101 Puisi Dibedah di Teras Cafe Mamuju.

MAMUJU-  Puluhan pelaku seni dan budaya mengikuti kegiatan bedah buku Vova sanggayu, di Teras cafe Mamuju, Jumat 9 Desember 2021.

Kegiatan tersebut bertujuan untuk membedah setiap makna 101 Puisi Etnografis dalam buku Vova sanggayu karya penulis Bustan Basir Maras.

kegiatan ini juga merupakan acara yang kesekian kalinya dilaksanakan Penulis di beberapa tempat di Indonesia, seperti di Makassar, Sulsel, di kota Palu Sulteng, dan kali ini dilaksanakan di kota Mamuju Provinsi Sulbar.

Dalam acara ini, penulis dipanel dengan 2 pembicara yang juga pelaku kebudayaan di mamuju diantaranya Jasman Rantedoda selalu founder Rumah baca Lentera manakarra serta Heri Kuswandi dari komunitas Serang Creatif.

Selain itu juga, tampak hadir dalam acara ini salah satu staff Diknasbud provinsi Sulbar, Aryandi Budiman, bersama tim Korumta, serta beberapa mahasiswa dari berbagai kampus di sulbar.

Jasman yang juga dikenal sebagai Jurnalis pada harian Radar Sulbar, tampak di dampingi sejumlah penulis dan pecinta puisi dimamuju, diantaranya Safri dan Adhi Riadi.

### DATA TERSEDIA

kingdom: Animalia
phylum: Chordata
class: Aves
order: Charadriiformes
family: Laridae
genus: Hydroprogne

### PETUNJUK TUGAS
Periksa apakah setiap pernyataan berikut sesuai dengan kutipan di atas, lalu jawab ya atau tidak disertai kata-kata penentu dari kutipan itu yang disalin persis. (a) Bedah buku Vova sanggayu diadakan di Teras cafe Mamuju. (b) Buku Vova sanggayu berisi 101 puisi etnografis. (c) Heri Kuswandi adalah founder Rumah baca Lentera manakarra.

### JAWABAN
(a) Ya: "mengikuti kegiatan bedah buku Vova sanggayu, di Teras cafe Mamuju"
(b) Ya: "101 Puisi Etnografis dalam buku Vova sanggayu"
(c) Tidak: "Heri Kuswandi dari komunitas Serang Creatif"